Le travail du MPO est de tenter d’établir des taux de récolte qui ne mettront pas l’espèce en péril, en faisant des simulations incluant des taux de récolte, de mortalité naturelle, notamment.

« On fait des simulations et on regarde ce que ça donne sur la population et où la population risque de se trouver par rapport à certains seuils et selon les objectifs de gestion de MPO », illustre la chercheuse.

Selon la stratégie des phoques de l’Atlantique, les stocks ne devraient pas se trouver en bas de 70 % de la capacité de support du milieu.

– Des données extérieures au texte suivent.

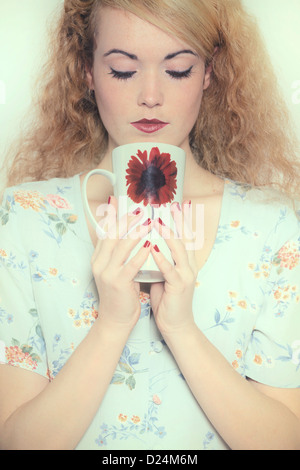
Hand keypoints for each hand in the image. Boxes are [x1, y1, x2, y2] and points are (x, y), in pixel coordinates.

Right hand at [92, 197, 151, 328]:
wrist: (115, 320)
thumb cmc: (121, 295)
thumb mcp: (117, 271)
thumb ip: (121, 256)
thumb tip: (133, 237)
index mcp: (98, 259)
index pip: (105, 232)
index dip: (113, 217)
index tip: (119, 202)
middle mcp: (99, 264)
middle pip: (111, 235)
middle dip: (126, 220)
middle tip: (139, 210)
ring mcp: (107, 273)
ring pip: (121, 246)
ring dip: (136, 232)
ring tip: (148, 222)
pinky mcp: (118, 283)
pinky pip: (131, 265)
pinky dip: (140, 253)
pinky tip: (149, 244)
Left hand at [150, 201, 198, 335]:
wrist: (175, 324)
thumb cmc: (167, 299)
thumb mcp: (163, 275)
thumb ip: (159, 260)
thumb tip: (146, 244)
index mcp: (186, 263)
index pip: (185, 236)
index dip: (181, 220)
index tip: (175, 204)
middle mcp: (189, 266)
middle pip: (187, 238)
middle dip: (179, 221)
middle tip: (172, 205)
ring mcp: (186, 276)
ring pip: (180, 251)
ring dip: (169, 235)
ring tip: (158, 222)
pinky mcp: (179, 287)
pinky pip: (170, 270)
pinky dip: (162, 258)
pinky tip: (154, 248)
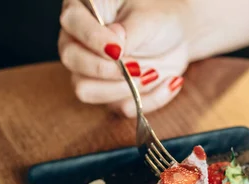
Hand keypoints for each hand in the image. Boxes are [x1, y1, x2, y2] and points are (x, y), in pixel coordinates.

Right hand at [58, 0, 188, 116]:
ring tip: (154, 73)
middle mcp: (79, 42)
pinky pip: (120, 107)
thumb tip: (113, 47)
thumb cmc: (159, 16)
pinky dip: (148, 99)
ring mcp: (91, 72)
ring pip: (86, 90)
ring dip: (123, 88)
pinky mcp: (111, 94)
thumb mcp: (149, 18)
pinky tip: (167, 82)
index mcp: (83, 10)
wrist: (177, 36)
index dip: (93, 39)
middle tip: (136, 66)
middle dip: (106, 69)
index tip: (119, 48)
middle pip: (72, 59)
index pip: (72, 21)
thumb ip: (129, 31)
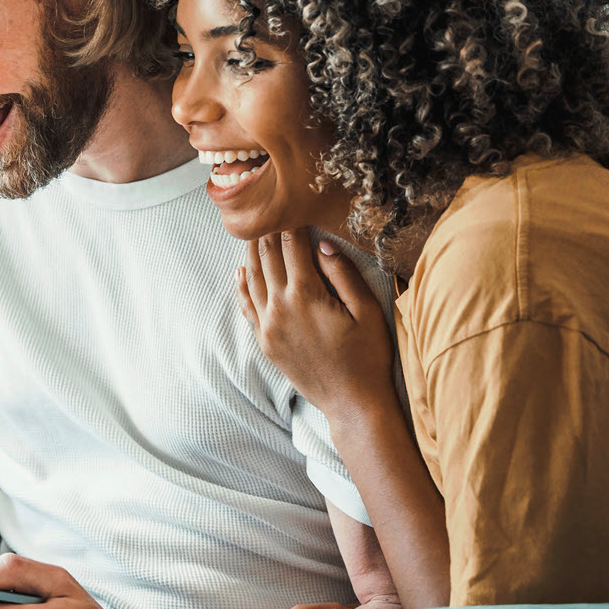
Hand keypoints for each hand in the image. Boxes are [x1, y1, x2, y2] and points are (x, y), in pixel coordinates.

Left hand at [240, 228, 395, 418]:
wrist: (352, 402)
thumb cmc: (367, 356)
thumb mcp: (367, 310)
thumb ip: (343, 273)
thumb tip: (322, 244)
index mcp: (306, 295)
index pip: (292, 247)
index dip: (292, 224)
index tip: (292, 206)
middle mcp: (280, 307)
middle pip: (267, 258)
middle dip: (268, 232)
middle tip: (267, 211)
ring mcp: (268, 326)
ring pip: (252, 279)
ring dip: (252, 253)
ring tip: (253, 232)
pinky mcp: (265, 342)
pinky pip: (246, 307)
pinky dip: (242, 286)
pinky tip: (241, 272)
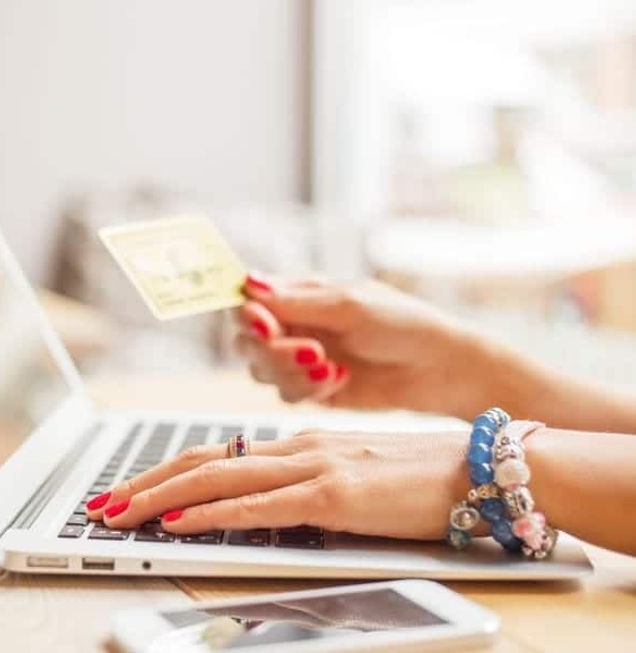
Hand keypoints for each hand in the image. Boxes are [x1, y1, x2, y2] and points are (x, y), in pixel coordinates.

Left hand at [86, 430, 468, 539]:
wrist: (483, 469)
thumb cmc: (422, 477)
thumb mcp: (352, 478)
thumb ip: (308, 487)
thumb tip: (265, 505)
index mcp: (301, 445)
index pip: (217, 453)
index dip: (167, 471)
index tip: (130, 489)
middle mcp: (299, 448)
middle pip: (203, 459)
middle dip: (145, 482)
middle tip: (103, 502)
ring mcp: (315, 468)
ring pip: (218, 476)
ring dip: (161, 497)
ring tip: (121, 513)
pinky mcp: (336, 497)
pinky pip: (260, 505)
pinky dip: (213, 513)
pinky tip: (181, 523)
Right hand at [237, 272, 496, 419]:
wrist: (438, 369)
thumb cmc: (402, 324)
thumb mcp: (348, 305)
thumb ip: (294, 301)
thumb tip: (247, 282)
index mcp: (299, 294)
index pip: (248, 300)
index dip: (247, 314)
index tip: (265, 324)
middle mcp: (293, 325)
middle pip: (246, 340)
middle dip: (271, 350)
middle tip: (310, 351)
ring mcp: (299, 359)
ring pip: (261, 370)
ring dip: (291, 371)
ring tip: (330, 367)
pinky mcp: (311, 389)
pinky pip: (286, 394)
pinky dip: (309, 389)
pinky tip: (342, 378)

« On se base sur notre compréhension actuelle de ce qui fait fluctuer l’abondance de la population pour essayer de prédire le futur. On fait des efforts pour inclure dans nos simulations ce qui pourrait se passer. Ce n’est pas une science exacte. »

Pour ou contre la chasse

MPO ne se positionne pas contre la récolte du phoque. Sa mission est de l’encadrer, pour éviter que les populations ne descendent sous leur seuil viable. 

« Le phoque gris est une espèce abondante et MPO est en faveur de la chasse, c’est juste qu’il faut garder en tête que c’est un stock dynamique. Il y a la récolte, oui, mais aussi les changements environnementaux qui sont une source qu’on ne considérait pas avant et dont il faut tenir compte », indique Joanie Van de Walle. 

Pour l’instant le ministère n’a pas établi de quotas depuis 2016. 

« Basées sur notre compréhension de l’état des stocks des dernières années, les estimations de récolte possible sont assez élevées. C’est pour ça qu’il n’y a pas de quotas qui ont été annoncés, parce que la récolte réelle est bien en deçà des recommandations de la science. »  

Si la chasse est étendue, il faudra éviter que les populations descendent sous les seuils viables. « Au MPO, on supporte la chasse, mais il faudrait que ça respecte les principes de précaution », conclut Joanie Van de Walle.